[TRY IT] The response must contain each line of the material that holds "elbow".

• • • • • • •

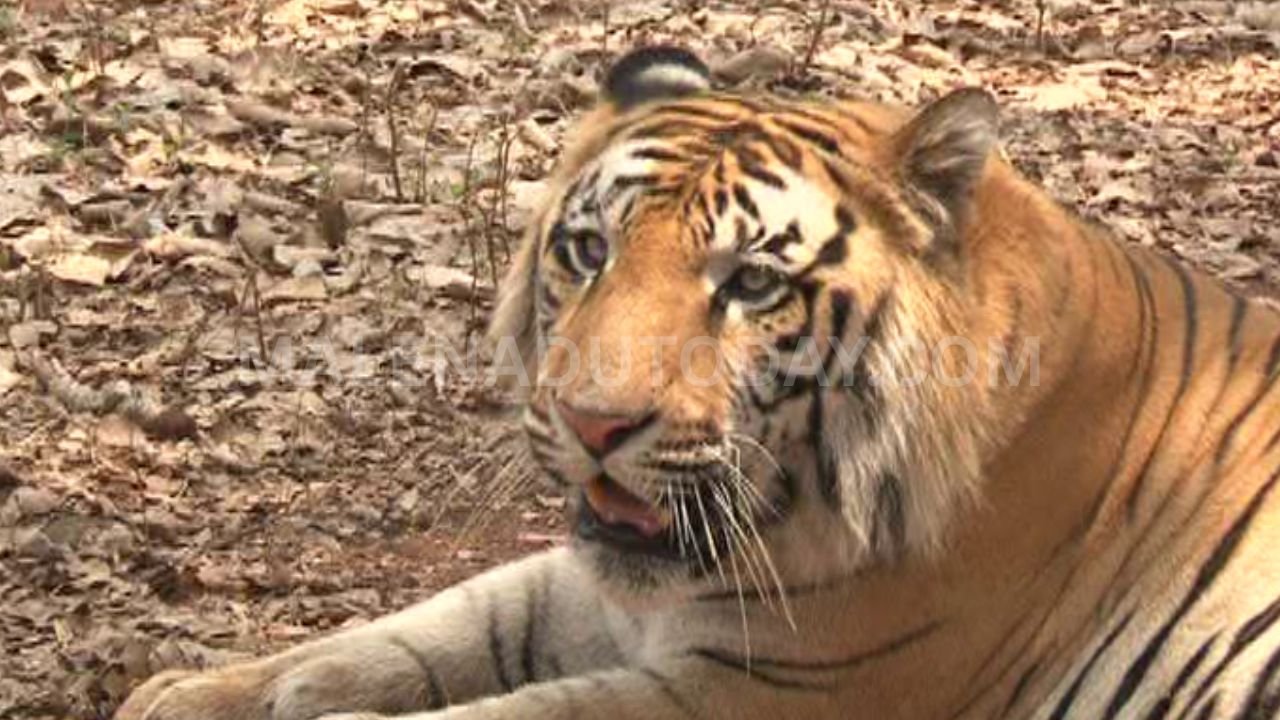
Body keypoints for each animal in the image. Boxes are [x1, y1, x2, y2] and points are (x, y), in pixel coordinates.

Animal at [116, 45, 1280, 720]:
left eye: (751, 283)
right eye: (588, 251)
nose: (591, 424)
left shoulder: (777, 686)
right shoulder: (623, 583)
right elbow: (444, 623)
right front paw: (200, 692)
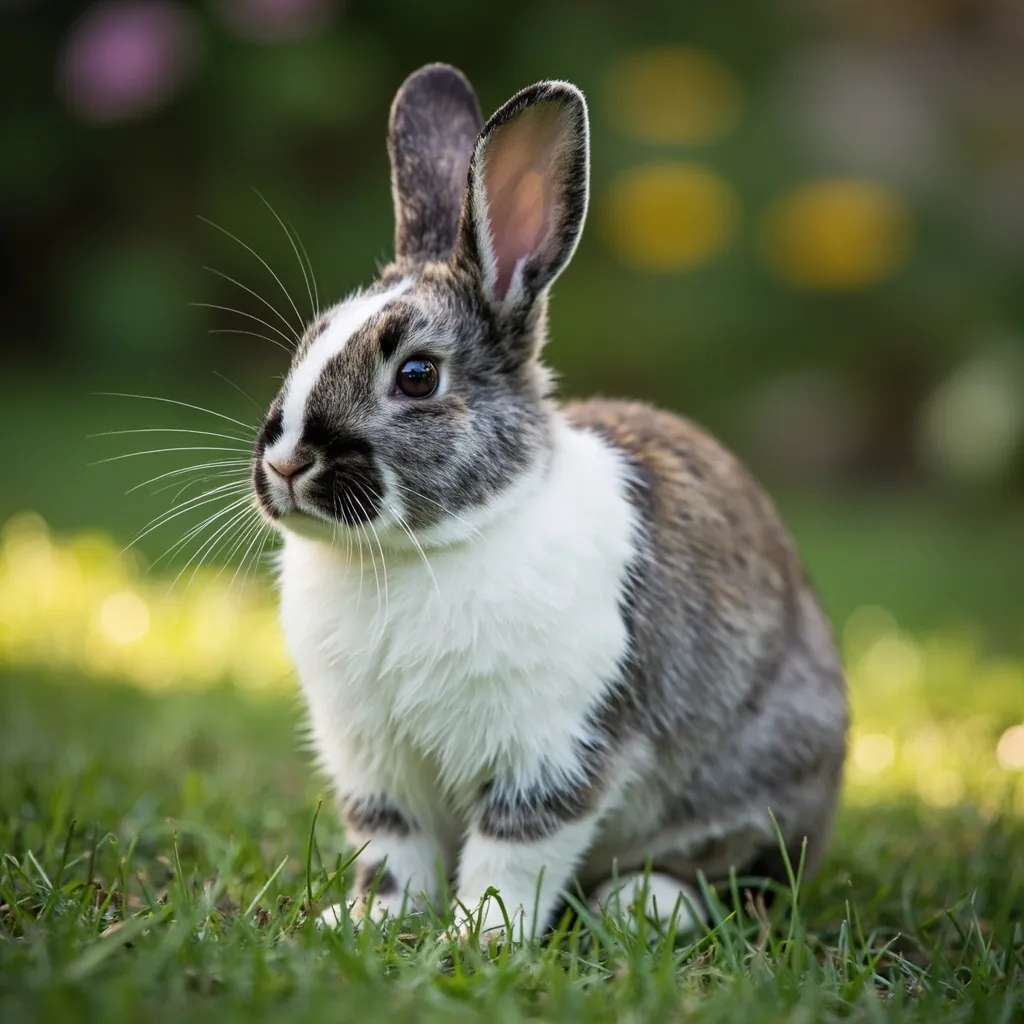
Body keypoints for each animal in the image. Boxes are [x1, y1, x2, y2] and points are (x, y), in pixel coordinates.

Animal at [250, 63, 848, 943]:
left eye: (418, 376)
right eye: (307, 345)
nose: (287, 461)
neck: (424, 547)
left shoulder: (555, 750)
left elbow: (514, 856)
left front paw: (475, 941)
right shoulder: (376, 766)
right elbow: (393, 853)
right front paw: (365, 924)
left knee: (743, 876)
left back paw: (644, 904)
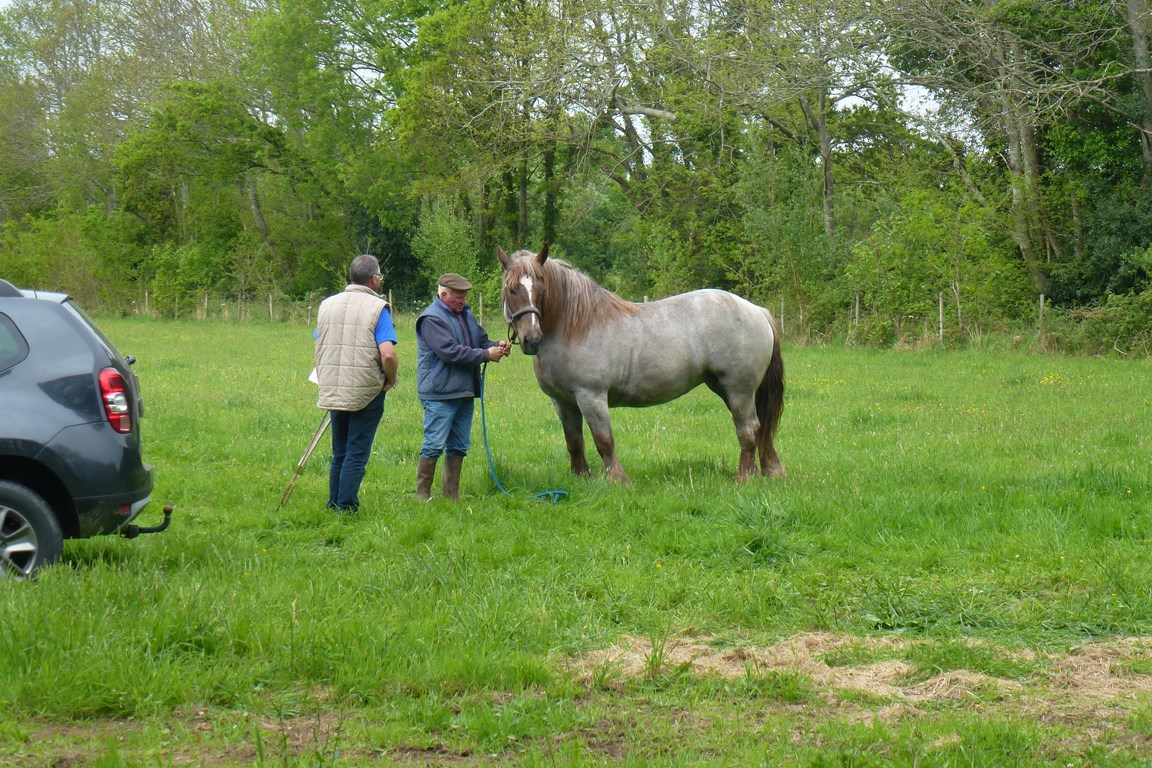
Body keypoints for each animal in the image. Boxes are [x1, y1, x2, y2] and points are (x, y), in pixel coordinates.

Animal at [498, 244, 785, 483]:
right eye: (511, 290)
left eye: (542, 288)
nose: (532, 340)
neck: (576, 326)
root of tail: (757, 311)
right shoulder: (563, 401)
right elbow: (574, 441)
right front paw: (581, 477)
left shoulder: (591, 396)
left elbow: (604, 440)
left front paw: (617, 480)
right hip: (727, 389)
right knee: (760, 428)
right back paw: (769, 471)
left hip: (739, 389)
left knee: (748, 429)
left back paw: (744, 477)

• • • • • • •

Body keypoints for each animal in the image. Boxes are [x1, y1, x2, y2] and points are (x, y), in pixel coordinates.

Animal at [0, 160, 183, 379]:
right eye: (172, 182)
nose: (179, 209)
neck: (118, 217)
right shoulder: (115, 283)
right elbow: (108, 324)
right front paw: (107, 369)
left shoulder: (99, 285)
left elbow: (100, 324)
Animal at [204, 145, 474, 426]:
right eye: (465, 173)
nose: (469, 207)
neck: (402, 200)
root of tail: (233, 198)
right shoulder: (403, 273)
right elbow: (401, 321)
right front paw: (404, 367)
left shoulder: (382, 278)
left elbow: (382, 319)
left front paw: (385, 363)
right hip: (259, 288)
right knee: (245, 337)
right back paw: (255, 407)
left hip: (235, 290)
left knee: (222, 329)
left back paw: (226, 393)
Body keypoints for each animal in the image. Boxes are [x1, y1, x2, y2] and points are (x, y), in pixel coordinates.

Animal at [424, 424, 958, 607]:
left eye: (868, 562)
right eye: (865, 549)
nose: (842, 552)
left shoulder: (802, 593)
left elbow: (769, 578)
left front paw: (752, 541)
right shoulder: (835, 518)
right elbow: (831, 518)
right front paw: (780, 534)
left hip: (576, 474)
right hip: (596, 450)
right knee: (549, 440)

• • • • • • •

[EXERCISE OUTPUT]
right elbow: (444, 623)
left elbow: (514, 856)
right elbow: (393, 853)
right elbow: (574, 441)
left elbow: (604, 440)
right elbow: (108, 324)
left elbow: (100, 324)
right elbow: (401, 321)
left elbow: (382, 319)
left elbow: (769, 578)
right elbow: (831, 518)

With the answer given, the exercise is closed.